Reykjavik Mayor Dagur B. Eggertsson said the Icelandic plan “is all about society giving better options” for teens than substance abuse. He believes the wide variety of opportunities that now keep students busy and inspired has dramatically altered the country’s youth culture.

Yet better options cost money. Local municipalities like Reykjavik have invested in sport halls, music schools and youth centers.

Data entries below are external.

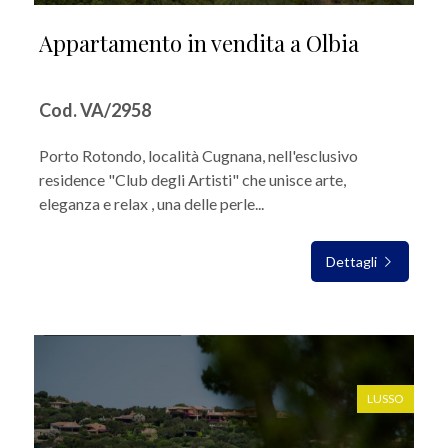
Appartamento in vendita a Olbia
Cod. VA/2958
Porto Rotondo, località Cugnana, nell'esclusivo
residence "Club degli Artisti" che unisce arte,
eleganza e relax , una delle perle...
Dettagli
IN VENDITA
LUSSO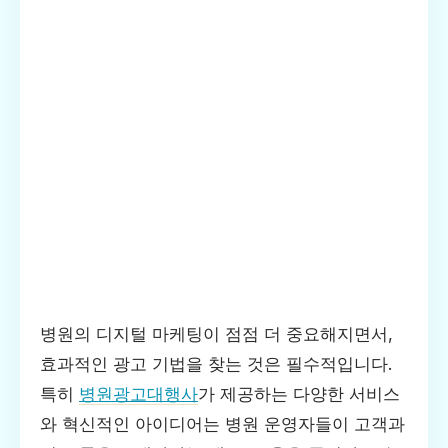
병원의 디지털 마케팅이 점점 더 중요해지면서,
효과적인 광고 기법을 찾는 것은 필수적입니다.
특히
병원광고대행사
가 제공하는 다양한 서비스
와 혁신적인 아이디어는 병원 운영자들이 고객과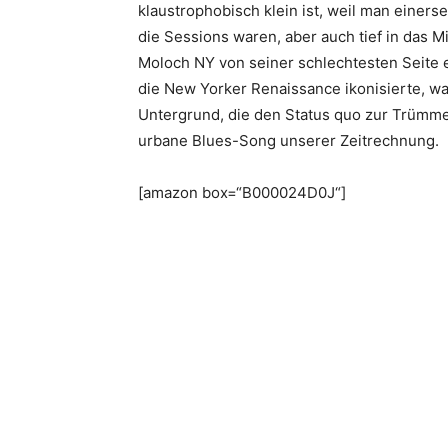
klaustrophobisch klein ist, weil man einers
die Sessions waren, aber auch tief in das M
Moloch NY von seiner schlechtesten Seite e
die New Yorker Renaissance ikonisierte, w
Untergrund, die den Status quo zur Trümmer
urbane Blues-Song unserer Zeitrechnung.
[amazon box=“B000024D0J“]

To make the programs widely available, parents are offered a $500 annual voucher toward sports or music programs for their children.

As a teen, Eggertsson remembers taking the bus downtown on weekend nights to wander the streets of Reykjavik “without really going anywhere.”

“I remember watching a friend puke behind a police station and fishing another one from the harbor after falling in,” the 46-year-old father of four told The Associated Press. “What was socially acceptable then would now be a scandalous headline in the paper.”

Today’s news articles about teenagers have a different tone: Anxiety and symptoms of depression have never been higher, particularly among girls, where the rate has doubled in the past ten years. Vaping has replaced tobacco use, with about 40% of Icelandic 16-year-olds having tried the electronic cigarettes.

Researchers say the “Planet Youth” prevention model is evolving constantly because it is based on annual surveys to detect trends and measure policy effectiveness.

The group of parents patrolling the K?rar neighborhood — a lawyer, an advertising agent and a diplomat, among others — walk across empty parking lots to pass by known teenage hangouts.

By law — introduced when Icelandic police routinely dealt with alcohol-fueled street gatherings — children under 12 are not allowed to be outside after 8 p.m. without parents and those 13 to 16 not past 10 p.m. Over summer, when school is out, the curfew is extended by two hours.

“We tell the kids if they are out too late, polite and nice, and then they go home,” said Heidar Atlason, a veteran member of the patrol.

Over Iceland’s harsh winter, the one parent admits, evenings sometime pass without running into any students. Modern teens meet online rather than outside.